L’esposizione, dal forte carattere identitario per la città di Milano, è realizzata sotto l’Alto Patronato del Presidente della Repubblica e in partnership con la Veneranda Biblioteca Ambrosiana, e vede la collaborazione delle più importanti istituzioni culturali milanesi, come la Veneranda Fabbrica del Duomo, il Museo Diocesano, la Pinacoteca di Brera, il Castello Sforzesco, il Museo Poldi Pezzoli, la Biblioteca Nazionale Braidense, la GAM, il Museo del Novecento, il Museo Nazionale della Scienza e della Tecnologia, molte delle quali organizzeranno nei prossimi mesi iniziative in dialogo con le Gallerie d’Italia.
In mostra 140 opere tra dipinti, marmi, manoscritti, disegni, sculture, provenienti dalle raccolte e dai depositi dei musei milanesi e da musei nazionali e internazionali come il Mart di Rovereto, Gallerie dell’Accademia di Venezia, Galleria Borghese di Roma, Kunsthistorisches Museum di Vienna, oltre che da Fondazioni, collezioni private e dalla collezione Intesa Sanpaolo.
Giovanni Bazoli, Presidente Emerito di Intesa Sanpaolo, afferma: ‘Le Gallerie d’Italia ospitano un grande progetto espositivo che potremmo dire ‘identitariò, perchè offre al pubblico, milanese e non, l’occasione di riflettere sulla storia culturale della città e sulla sua straordinaria capacità, immutata nel corso dei secoli, di accogliere gli artisti stranieri, recependone le novità. Un omaggio quindi a Milano come crocevia delle arti, come città inclusiva e cosmopolita, alla cui realizzazione hanno concorso prestigiose realtà cittadine, prima fra tutte la Veneranda Biblioteca Ambrosiana, oltre a importanti musei nazionali e internazionali. Proprio il clima di profonda collaborazione ha reso possibile proporre una mostra di particolare bellezza e qualità, che testimonia il forte e storico legame di Intesa Sanpaolo con la città, le sue istituzioni e la sua comunità’.
Milano, città inclusiva per vocazione, è sempre stata aperta nel corso dei secoli alle innovazioni portate da artisti forestieri che vi hanno trovato grandi opportunità per realizzare le loro ispirazioni, anche grazie a un mecenatismo e a un collezionismo lungimiranti.
Il percorso espositivo, organizzato in sezioni tematiche e cronologiche, parte dal Medioevo, quando l’attività del grande cantiere del Duomo era guidata da maestranze tedesche, fino al Novecento, quando un sistema di gallerie ed esposizioni unico in Italia e di respiro internazionale attraeva verso il capoluogo lombardo grandi personalità da tutto il mondo con nuove idee, decisive per aggiornare il gusto, le tradizioni locali e la realtà artistica milanese.
Tale fervore creativo viene illustrato in mostra attraverso dieci episodi significativi che, nel corso della storia, hanno fatto di Milano un’officina privilegiata delle innovazioni.

**DATI FORNITI:**
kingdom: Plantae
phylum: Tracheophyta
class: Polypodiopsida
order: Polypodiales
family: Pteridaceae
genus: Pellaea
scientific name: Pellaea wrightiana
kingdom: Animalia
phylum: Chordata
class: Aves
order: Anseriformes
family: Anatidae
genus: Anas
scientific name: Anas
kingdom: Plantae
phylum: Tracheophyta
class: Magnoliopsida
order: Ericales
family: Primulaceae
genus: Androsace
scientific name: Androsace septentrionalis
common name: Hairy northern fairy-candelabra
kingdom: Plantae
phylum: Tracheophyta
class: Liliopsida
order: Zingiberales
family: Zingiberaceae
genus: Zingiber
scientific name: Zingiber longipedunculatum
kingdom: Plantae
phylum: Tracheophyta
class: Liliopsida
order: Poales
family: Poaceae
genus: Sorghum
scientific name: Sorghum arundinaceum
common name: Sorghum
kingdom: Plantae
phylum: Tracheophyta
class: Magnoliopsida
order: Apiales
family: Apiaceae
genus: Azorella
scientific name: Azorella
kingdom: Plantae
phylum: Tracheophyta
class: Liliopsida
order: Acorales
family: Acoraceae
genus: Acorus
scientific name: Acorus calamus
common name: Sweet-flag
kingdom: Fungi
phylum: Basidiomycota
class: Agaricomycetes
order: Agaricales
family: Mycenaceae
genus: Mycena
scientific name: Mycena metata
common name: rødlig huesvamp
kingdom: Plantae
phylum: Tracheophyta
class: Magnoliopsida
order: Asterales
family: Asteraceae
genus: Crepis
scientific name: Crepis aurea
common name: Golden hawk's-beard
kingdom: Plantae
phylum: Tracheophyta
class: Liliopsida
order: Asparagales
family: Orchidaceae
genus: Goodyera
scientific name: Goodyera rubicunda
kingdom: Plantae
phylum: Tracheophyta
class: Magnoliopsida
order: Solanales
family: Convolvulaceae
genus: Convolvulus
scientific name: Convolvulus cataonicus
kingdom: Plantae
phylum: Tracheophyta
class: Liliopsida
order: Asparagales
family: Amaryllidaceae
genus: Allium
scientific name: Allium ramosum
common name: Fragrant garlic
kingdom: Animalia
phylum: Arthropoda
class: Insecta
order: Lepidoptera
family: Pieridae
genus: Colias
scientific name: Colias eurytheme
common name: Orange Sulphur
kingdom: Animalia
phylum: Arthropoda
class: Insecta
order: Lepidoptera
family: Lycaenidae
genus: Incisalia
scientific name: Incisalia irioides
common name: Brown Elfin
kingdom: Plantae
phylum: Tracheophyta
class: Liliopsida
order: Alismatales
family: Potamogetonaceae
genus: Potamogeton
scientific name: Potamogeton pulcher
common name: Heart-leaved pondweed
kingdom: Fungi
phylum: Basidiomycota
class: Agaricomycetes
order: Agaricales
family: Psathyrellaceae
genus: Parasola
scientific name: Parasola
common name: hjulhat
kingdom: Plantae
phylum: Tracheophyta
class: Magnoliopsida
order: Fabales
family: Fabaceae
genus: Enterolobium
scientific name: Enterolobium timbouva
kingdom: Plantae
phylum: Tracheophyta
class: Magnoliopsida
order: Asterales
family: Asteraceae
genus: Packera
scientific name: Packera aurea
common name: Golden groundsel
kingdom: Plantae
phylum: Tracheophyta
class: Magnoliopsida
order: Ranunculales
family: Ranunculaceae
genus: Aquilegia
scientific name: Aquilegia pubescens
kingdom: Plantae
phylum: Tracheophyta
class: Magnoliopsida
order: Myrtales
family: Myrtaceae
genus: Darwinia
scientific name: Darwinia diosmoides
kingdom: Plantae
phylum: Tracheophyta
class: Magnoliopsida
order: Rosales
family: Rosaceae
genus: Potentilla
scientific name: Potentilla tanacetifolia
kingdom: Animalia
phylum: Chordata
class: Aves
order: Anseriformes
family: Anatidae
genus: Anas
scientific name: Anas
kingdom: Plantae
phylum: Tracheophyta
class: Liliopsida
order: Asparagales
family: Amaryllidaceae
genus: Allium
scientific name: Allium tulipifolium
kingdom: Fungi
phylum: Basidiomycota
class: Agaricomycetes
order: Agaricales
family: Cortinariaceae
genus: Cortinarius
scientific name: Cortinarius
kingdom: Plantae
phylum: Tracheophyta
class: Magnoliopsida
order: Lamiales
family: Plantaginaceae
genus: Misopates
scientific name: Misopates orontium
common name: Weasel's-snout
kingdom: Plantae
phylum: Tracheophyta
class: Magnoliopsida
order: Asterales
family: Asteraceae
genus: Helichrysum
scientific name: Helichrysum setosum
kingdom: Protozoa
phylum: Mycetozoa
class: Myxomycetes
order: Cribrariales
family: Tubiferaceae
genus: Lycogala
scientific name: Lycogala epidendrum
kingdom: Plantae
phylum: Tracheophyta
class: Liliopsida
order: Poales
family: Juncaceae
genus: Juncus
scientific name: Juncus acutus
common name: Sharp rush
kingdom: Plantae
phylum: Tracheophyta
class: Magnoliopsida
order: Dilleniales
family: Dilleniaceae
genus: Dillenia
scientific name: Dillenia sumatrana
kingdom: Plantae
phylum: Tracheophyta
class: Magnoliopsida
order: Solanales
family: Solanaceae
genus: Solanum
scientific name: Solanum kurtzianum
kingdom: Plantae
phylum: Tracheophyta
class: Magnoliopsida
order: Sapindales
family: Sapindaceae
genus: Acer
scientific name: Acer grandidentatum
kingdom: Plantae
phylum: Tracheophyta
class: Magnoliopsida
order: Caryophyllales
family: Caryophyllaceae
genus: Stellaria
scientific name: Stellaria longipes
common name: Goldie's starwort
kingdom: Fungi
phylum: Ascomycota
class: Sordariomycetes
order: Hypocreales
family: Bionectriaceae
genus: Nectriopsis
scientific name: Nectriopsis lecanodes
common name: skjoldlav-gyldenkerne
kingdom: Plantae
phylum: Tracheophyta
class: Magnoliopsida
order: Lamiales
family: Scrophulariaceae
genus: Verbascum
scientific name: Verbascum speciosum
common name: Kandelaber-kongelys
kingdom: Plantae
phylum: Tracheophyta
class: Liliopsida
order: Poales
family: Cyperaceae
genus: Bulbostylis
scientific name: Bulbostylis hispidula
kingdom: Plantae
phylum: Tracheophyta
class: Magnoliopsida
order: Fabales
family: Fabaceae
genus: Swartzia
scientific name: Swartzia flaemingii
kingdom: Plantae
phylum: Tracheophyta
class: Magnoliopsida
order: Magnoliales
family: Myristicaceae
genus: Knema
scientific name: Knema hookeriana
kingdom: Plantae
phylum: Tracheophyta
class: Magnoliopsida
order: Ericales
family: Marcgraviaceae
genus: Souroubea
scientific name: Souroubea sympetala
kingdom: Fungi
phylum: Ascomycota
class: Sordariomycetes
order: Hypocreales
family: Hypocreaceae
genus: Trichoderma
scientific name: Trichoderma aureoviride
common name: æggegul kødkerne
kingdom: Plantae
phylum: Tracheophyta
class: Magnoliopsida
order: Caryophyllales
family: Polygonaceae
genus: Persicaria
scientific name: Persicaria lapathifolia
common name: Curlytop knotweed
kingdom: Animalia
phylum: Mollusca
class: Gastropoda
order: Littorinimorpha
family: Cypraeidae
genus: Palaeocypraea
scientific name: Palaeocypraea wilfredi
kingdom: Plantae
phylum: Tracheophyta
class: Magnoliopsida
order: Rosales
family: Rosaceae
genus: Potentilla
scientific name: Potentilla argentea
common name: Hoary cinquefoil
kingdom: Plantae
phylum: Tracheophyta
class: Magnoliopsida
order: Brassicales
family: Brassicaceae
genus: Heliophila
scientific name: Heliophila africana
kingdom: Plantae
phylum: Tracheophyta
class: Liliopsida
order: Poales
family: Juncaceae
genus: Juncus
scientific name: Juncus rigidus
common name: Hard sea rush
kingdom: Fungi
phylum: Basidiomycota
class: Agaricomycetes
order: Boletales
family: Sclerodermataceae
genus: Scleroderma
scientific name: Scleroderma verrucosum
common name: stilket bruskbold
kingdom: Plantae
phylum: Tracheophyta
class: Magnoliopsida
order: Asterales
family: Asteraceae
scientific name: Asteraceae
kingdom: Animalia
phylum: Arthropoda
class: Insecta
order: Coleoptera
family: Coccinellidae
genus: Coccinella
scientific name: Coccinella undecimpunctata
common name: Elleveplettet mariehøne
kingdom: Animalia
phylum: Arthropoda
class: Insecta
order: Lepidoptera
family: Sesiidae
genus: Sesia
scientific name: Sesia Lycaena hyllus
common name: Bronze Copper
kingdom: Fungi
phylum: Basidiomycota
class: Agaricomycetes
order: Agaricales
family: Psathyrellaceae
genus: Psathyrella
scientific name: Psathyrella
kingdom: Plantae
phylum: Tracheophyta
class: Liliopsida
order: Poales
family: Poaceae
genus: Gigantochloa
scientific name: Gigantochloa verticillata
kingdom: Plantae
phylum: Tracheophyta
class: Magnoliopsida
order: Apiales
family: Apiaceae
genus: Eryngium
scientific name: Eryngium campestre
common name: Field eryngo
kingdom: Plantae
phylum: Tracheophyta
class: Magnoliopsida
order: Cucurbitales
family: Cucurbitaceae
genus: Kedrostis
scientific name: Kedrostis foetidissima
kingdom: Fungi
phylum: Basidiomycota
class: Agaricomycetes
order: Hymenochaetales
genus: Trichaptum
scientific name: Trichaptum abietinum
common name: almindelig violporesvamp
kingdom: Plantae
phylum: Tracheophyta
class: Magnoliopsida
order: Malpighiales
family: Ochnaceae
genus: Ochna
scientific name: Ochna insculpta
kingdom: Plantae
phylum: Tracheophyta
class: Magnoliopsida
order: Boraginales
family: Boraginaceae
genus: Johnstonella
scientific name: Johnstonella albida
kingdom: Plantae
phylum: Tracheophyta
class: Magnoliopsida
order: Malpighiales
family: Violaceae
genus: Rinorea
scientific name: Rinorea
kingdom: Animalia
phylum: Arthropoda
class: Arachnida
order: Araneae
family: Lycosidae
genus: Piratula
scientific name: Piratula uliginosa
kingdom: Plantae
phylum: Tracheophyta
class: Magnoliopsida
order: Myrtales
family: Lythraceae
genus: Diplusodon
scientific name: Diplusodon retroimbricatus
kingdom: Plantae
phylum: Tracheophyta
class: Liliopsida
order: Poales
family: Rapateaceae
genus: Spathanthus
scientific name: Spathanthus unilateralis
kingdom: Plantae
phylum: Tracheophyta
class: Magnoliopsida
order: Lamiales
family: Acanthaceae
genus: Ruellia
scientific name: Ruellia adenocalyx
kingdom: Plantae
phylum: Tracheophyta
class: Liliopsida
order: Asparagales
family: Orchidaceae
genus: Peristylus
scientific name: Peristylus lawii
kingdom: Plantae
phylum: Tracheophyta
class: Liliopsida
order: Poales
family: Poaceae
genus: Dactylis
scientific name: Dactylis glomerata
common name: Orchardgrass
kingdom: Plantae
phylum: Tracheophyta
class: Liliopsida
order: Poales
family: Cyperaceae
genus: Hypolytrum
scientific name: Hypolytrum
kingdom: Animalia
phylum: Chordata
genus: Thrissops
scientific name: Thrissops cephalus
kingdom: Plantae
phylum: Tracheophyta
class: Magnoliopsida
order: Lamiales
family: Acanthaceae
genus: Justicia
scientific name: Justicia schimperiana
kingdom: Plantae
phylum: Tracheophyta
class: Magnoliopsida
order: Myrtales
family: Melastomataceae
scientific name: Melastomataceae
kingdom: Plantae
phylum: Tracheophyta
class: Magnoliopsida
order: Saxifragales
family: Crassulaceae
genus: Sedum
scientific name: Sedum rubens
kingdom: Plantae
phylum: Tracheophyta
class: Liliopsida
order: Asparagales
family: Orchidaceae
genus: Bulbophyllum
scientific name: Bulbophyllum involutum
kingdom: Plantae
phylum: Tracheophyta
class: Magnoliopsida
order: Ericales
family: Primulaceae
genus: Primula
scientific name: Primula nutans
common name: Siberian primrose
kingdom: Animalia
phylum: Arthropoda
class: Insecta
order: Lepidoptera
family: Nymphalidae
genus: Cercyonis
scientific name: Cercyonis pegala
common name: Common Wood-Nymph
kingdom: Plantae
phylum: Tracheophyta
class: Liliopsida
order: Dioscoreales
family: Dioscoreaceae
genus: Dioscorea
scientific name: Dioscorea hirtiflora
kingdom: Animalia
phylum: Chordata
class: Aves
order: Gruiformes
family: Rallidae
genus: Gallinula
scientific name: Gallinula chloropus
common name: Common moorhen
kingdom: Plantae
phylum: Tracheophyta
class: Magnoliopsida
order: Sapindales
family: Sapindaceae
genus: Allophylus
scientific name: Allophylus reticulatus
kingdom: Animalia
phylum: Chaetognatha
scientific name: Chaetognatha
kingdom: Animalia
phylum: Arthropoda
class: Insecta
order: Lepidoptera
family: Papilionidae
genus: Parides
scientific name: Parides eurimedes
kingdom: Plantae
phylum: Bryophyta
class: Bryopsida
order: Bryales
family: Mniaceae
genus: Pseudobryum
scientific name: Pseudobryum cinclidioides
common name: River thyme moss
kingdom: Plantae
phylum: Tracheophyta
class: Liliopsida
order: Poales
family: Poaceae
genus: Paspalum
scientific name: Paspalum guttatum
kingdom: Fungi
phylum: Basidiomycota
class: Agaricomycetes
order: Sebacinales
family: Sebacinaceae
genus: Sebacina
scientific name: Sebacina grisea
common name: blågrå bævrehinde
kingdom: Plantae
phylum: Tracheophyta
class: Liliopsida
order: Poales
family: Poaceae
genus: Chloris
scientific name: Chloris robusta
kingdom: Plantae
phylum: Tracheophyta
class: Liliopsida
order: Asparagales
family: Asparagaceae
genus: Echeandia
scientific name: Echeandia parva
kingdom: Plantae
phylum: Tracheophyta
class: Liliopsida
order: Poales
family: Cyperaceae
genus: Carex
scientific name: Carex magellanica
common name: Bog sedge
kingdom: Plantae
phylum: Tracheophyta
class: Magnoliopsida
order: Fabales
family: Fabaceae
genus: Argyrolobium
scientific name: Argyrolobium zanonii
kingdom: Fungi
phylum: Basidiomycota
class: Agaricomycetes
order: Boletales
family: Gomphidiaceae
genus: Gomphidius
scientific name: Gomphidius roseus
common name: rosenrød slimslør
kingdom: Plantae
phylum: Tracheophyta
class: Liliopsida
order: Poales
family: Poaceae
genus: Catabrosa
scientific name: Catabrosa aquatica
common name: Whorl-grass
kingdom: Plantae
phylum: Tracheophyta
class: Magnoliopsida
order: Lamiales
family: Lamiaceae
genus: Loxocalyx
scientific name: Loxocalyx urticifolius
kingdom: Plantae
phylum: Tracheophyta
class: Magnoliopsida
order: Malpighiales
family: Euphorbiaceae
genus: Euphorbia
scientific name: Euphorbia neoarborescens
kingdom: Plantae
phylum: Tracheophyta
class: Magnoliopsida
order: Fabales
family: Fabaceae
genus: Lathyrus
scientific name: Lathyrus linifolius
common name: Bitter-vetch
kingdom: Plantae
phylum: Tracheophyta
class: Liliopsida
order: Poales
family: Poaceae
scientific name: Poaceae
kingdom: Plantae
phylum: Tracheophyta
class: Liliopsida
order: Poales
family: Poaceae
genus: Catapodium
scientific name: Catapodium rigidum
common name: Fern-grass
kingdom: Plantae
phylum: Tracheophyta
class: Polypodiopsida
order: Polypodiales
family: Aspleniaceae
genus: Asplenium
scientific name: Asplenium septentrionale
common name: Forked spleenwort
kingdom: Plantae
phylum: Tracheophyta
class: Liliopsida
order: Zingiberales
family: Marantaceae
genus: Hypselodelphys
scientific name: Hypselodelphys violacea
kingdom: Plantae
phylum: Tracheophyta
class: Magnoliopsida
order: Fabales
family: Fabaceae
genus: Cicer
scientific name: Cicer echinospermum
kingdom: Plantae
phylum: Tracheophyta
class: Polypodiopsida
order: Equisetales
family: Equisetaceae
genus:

**DA FARE:**
• 1. Secondo il testo sulla mostra, quante opere sono esposte?
• 2. Riprendi, per favore, il testo sulla mostra proseguendo dopo la sua ultima frase.
Le voci riportate non hanno alcun legame con il testo sulla mostra.

**RISULTATI:**
• 1. 140 opere.

• 2.
Il percorso inizia con una suggestiva rievocazione delle vicende del Duomo, documentate attraverso una serie di sculture, provenienti dalla Veneranda Fabbrica del Duomo, destinate a popolare le fiancate e le guglie dell’imponente mole gotica, e alcuni significativi esempi delle vetrate dipinte, che per l’occasione sono state calate direttamente dalle finestre del Duomo di Milano. Questa prima sezione ci offre la possibilità di capire come gli artisti locali prendano il sopravvento dopo che le maestranze nordiche avevano avviato il cantiere, forti delle esperienze maturate nelle grandi cattedrali del Nord Europa.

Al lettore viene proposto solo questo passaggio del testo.